Search code examples
scikit-learnpipelinetransformer-model

Sklearn Pipeline : pass a parameter to a custom Transformer?


I have a custom Transformer in my sklearn Pipeline and I wonder how to pass a parameter to my Transformer :

In the code below, you can see that I use a dictionary "weight" in my Transformer. I wish to not define this dictionary inside my Transformer but instead to pass it from the Pipeline, so that I can include this dictionary in a grid search . Is it possible to pass the dictionary as a parameter to my Transformer ?

# My custom Transformer
  class TextExtractor(BaseEstimator, TransformerMixin):
        """Concat the 'title', 'body' and 'code' from the results of 
        Stackoverflow query
        Keys are 'title', 'body' and 'code'.
        """
        def fit(self, x, y=None):
            return self

        def transform(self, x):
            # here is the parameter  I want to pass to my transformer
            weight ={'title' : 10, 'body': 1, 'code' : 1}
            x['text'] = weight['title']*x['Title'] +  
            weight['body']*x['Body'] +  
            weight['code']*x['Code']

            return x['text']

param_grid = {
    'min_df' : [10],
    'max_df' : [0.01],
    'max_features': [200],
    'clf' : [sgd]
    # here is the parameter  I want to pass to my transformer
    'weigth' : [{'title' : 10, 'body': 1, 'code' : 1}, {'title' : 1, 'body': 
     1, 'code' : 1}]

}

for g in ParameterGrid(param_grid) :   

    classifier_pipe = Pipeline(

    steps=[    ('textextractor', TextExtractor()), #is it possible to pass 
                my parameter ?
               ('vectorizer', TfidfVectorizer(max_df=g['max_df'], 
                     min_df=g['min_df'], max_features=g['max_features'])),
               ('clf', g['clf']), 
            ],
    )

Solution

  • For this, you just need to add an __init__() method at the beginning of your class definition.

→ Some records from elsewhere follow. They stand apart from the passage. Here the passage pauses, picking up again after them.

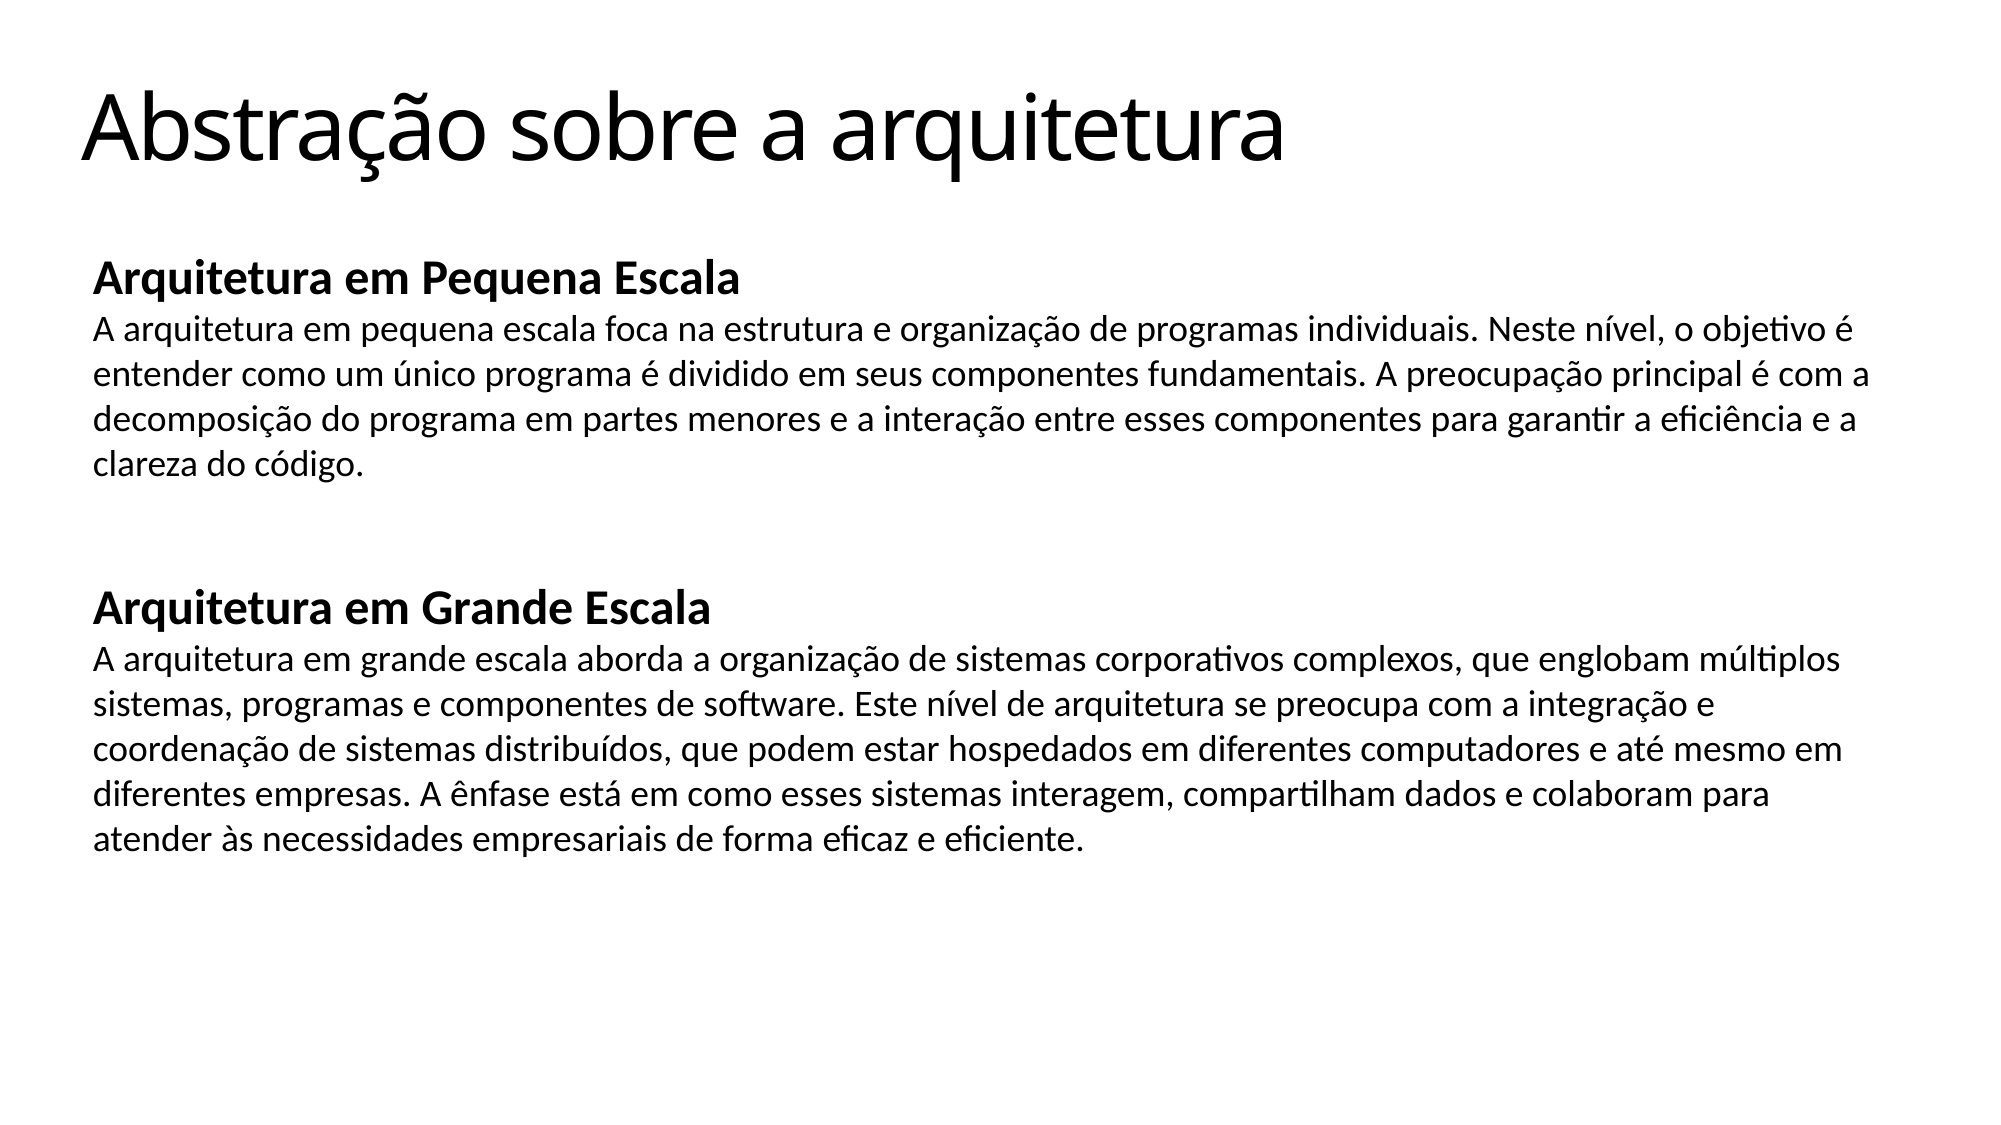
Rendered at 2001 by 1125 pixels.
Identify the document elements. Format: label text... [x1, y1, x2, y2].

text_box Arquitetura em Pequena Escala A arquitetura em pequena escala foca na estrutura e organização de programas individuais. Neste nível, o objetivo é entender como um único programa é dividido em seus componentes fundamentais. A preocupação principal é com a decomposição do programa em partes menores e a interação entre esses componentes para garantir a eficiência e a clareza do código. Arquitetura em Grande Escala A arquitetura em grande escala aborda a organização de sistemas corporativos complexos, que englobam múltiplos sistemas, programas e componentes de software. Este nível de arquitetura se preocupa com a integração e coordenação de sistemas distribuídos, que podem estar hospedados em diferentes computadores e até mesmo em diferentes empresas. A ênfase está em como esses sistemas interagem, compartilham dados e colaboram para atender às necessidades empresariais de forma eficaz e eficiente. [78, 236, 1889, 867]
title Abstração sobre a arquitetura [79, 66, 1588, 236]
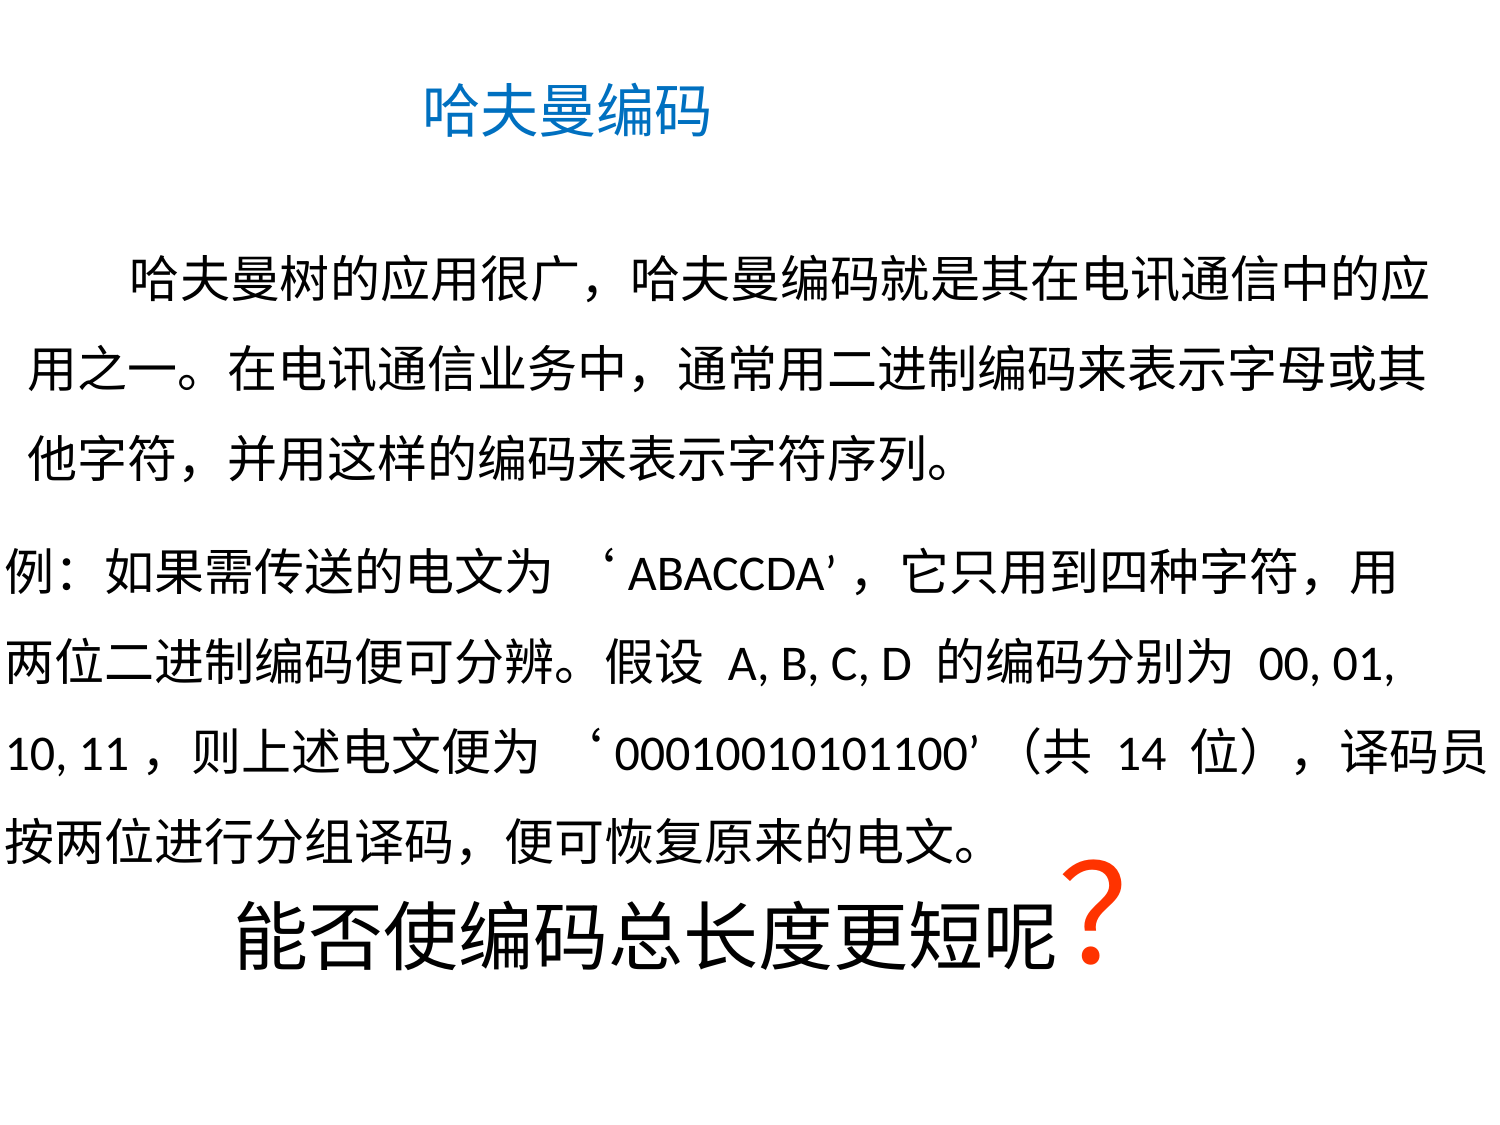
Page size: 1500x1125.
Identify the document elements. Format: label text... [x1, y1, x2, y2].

text_box 哈夫曼编码 [407, 66, 873, 152]
text_box 例：如果需传送的电文为 ‘ABACCDA’，它只用到四种字符，用 两位二进制编码便可分辨。假设 A, B, C, D 的编码分别为 00, 01, 10, 11，则上述电文便为 ‘00010010101100’（共 14 位），译码员 按两位进行分组译码，便可恢复原来的电文。 [0, 503, 1500, 879]
text_box 能否使编码总长度更短呢？ [218, 819, 1228, 999]
text_box 哈夫曼树的应用很广，哈夫曼编码就是其在电讯通信中的应 用之一。在电讯通信业务中，通常用二进制编码来表示字母或其 他字符，并用这样的编码来表示字符序列。 [12, 210, 1468, 496]
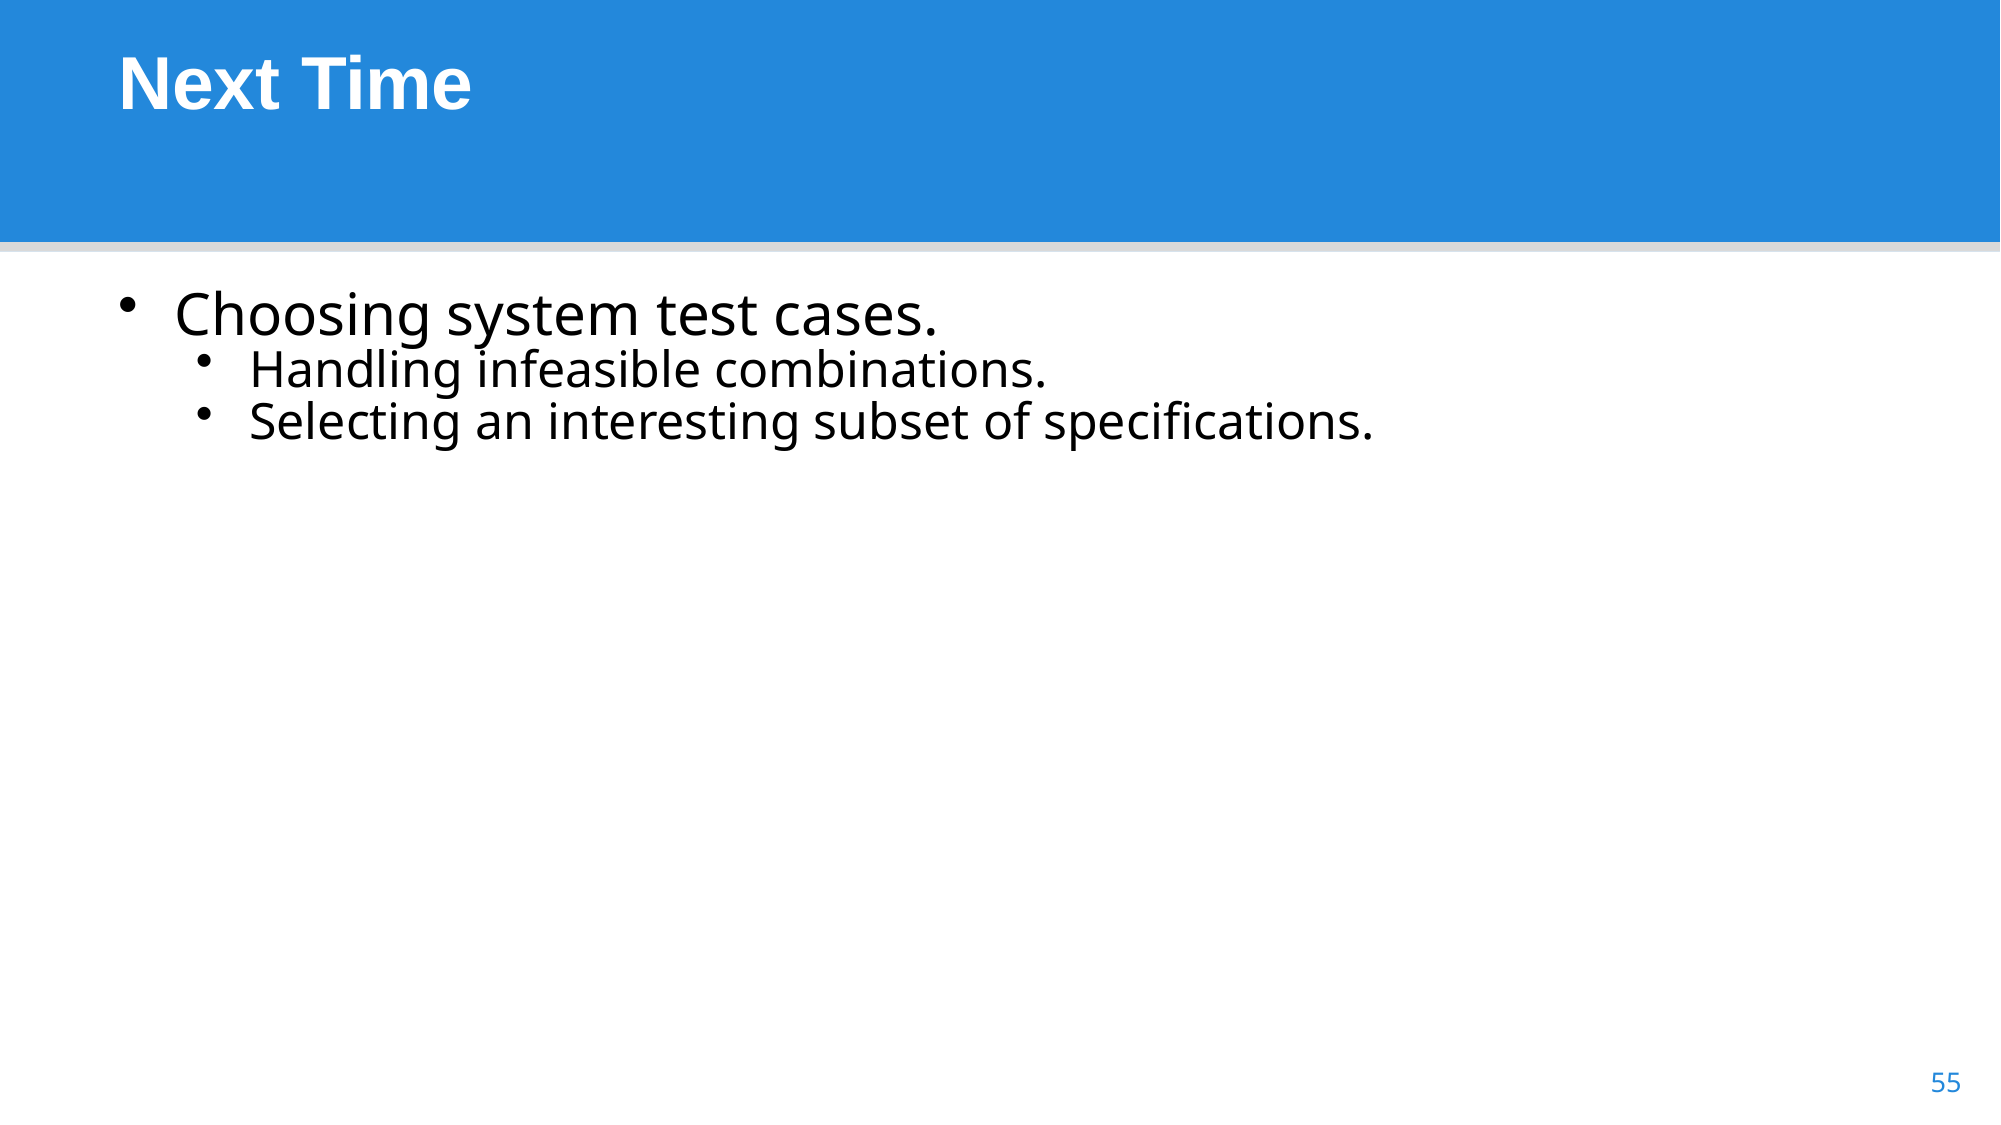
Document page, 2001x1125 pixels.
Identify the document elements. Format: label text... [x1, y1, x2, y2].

slide_number 55 [1924, 1064, 1982, 1125]
title Next Time [115, 32, 1884, 223]
list Choosing system test cases. Handling infeasible combinations. Selecting an interesting subset of specifications. [115, 284, 1884, 532]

In this step, you will define your class TextExtractor as taking an argument that you call weight.

    Here is how it can be done: (I added lots of lines of code before for the sake of reproducibility - given you did not specify anything I made up some fake data. I also assumed that what you are trying to do with the weights is to multiply strings?)

    # import all the necessary packages
    from sklearn.base import BaseEstimator, TransformerMixin
    from sklearn.pipeline import Pipeline
    from sklearn.feature_extraction.text import TfidfVectorizer
    from sklearn.model_selection import ParameterGrid, GridSearchCV
    from sklearn.linear_model import SGDClassifier
    
    import pandas as pd
    import numpy as np
    
    #Sample data
    X = pd.DataFrame({"Title" : ["T1","T2","T3","T4","T5"], "Body": ["B1","B2","B3","B4","B5"], "Code": ["C1","C2","C3","C4","C5"]})
    y = np.array([0,0,1,1,1])
    
    #Define the SGDClassifier
    sgd = SGDClassifier()
    

    Below, I only added the init step:

    # My custom Transformer
    
    class TextExtractor(BaseEstimator, TransformerMixin):
        """Concat the 'title', 'body' and 'code' from the results of 
        Stackoverflow query
        Keys are 'title', 'body' and 'code'.
    
    
        """
    
        def __init__(self, weight = {'title' : 10, 'body': 1, 'code' : 1}):
    
            self.weight = weight
    
        def fit(self, x, y=None):
            return self
    
        def transform(self, x):
    
            x['text'] = self.weight['title']*x['Title'] + self.weight['body']*x['Body'] + self.weight['code']*x['Code']
    
            return x['text']
    

    Note that I passed a parameter value by default in the case you don't specify it. This is up to you. Then you can call your transformer by doing:

    textextractor = TextExtractor(weight = {'title' : 5, 'body': 2, 'code' : 1})
    textextractor.transform(X)
    

    This should return:

    0    T1T1T1T1T1B1B1C1
    1    T2T2T2T2T2B2B2C2
    2    T3T3T3T3T3B3B3C3
    3    T4T4T4T4T4B4B4C4
    4    T5T5T5T5T5B5B5C5
    

    Then you can define your parameter grid:

    param_grid = {
    'vectorizer__min_df' : [0.1],
    'vectorizer__max_df' : [0.9],
    'vectorizer__max_features': [200],
    # here is the parameter  I want to pass to my transformer
    'textextractor__weight' : [{'title' : 10, 'body': 1, 'code' : 1}, {'title' : 1, 'body': 
     1, 'code' : 1}]
    }
    

    And finally do:

    for g in ParameterGrid(param_grid) :   
    
    classifier_pipe = Pipeline(
    
    steps=[    ('textextractor', TextExtractor(weight = g['textextractor__weight'])), 
               ('vectorizer', TfidfVectorizer(max_df=g['vectorizer__max_df'], 
                     min_df=g['vectorizer__min_df'], max_features=g['vectorizer__max_features'])),
               ('clf', sgd),  ] )
    

    Instead of this, you might want to do a gridsearch, which then would require you to write:

    pipe = Pipeline( steps=[    ('textextractor', TextExtractor()), 
               ('vectorizer', TfidfVectorizer()),
               ('clf', sgd) ] )
    grid = GridSearchCV(pipe, param_grid, cv = 3)
    grid.fit(X,y)